Suzanne AstonBusselton Dunsborough Times
Helen Findlay is excited to have a place to call home.
Camera IconHelen Findlay is excited to have a place to call home. Credit: Suzanne Aston

After sharing her fear of dying alone while sleeping rough, Helen Findlay has found a place to call home.

Her new abode comes after speaking to the Busselton Dunsborough Times for a shocking report into the increasing impact of homelessness in regional WA.

Ms Findlay found herself homeless and sleeping in her car after not being able to bear abandoning her dog Banjo.

She has since been inundated with kind messages and generous offers of support and assistance from the Busselton community.

One of the many offers of support has turned out to be the perfect solution for Ms Findlay, who is now in the process of moving into her new home.

She described the moment she was offered somewhere to live as absolutely amazing.

“This community has the biggest heart, so many people wanted to help and do what they could,” she said.

Banjo and Helen are moving into a new home
Camera IconBanjo and Helen are moving into a new home Credit: Suzanne Aston

Feeling incredibly grateful for all the support, Ms Findlay wanted to publicly express her thanks to everyone who reached out.

“I am just so relieved to have found somewhere, and I am so grateful to this incredible community for its support,” she said.

Lou Hartley, who also featured in The Times last week, is still searching for a permanent site for her motor home, but also had some positive news to share.

“I’m happier this week because I have been able to rent out my caravan, which will provide some stability to my income,” she told The Times.

“I’m comfortable and happy living in the motor home, but I really do need a permanent location, somewhere safe to park it.”

Shelter WA CEO Kath Snell said homelessness services from across the State were struggling to cope with surging demand.

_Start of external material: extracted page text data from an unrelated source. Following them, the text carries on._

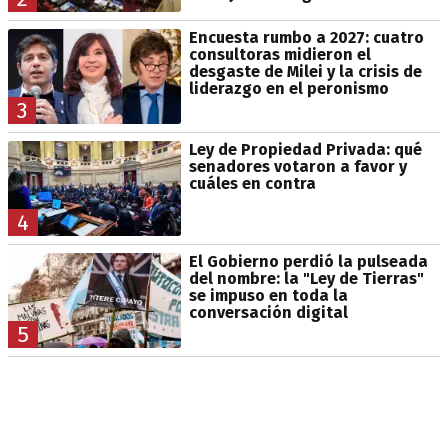
Encuesta rumbo a 2027: cuatro
consultoras midieron el
desgaste de Milei y la crisis de
liderazgo en el peronismo
3
Ley de Propiedad Privada: qué
senadores votaron a favor y
cuáles en contra
4
El Gobierno perdió la pulseada
del nombre: la "Ley de Tierras"
se impuso en toda la
conversación digital
5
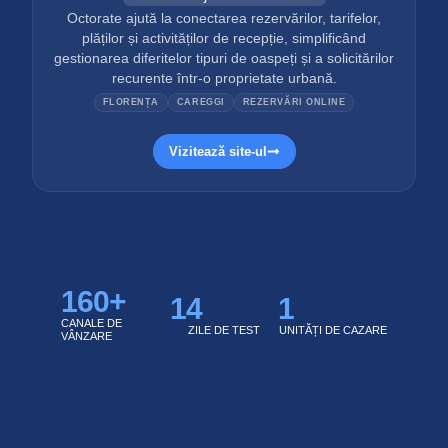
Octorate ajută la conectarea rezervărilor, tarifelor,
plăților și activităților de recepție, simplificând
gestionarea diferitelor tipuri de oaspeți și a solicitărilor
recurente într-o proprietate urbană.
FLORENȚA
CAREGGI
REZERVĂRI ONLINE
Vizitează site-ul
160
+
14
1
CANALE DE
ZILE DE TEST
UNITĂȚI DE CAZARE
VÂNZARE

“Right now we have a perfect storm of soaring rents, rock bottom vacancy rates and a cost of living crisis which is plunging more and more people into distress,” she said.

“People who have never asked for help in their lives are experiencing homelessness for the first time.

“Without a significant funding boost that actually meets demand, services will have to continue turning desperate people away, including women and children fleeing domestic violence.”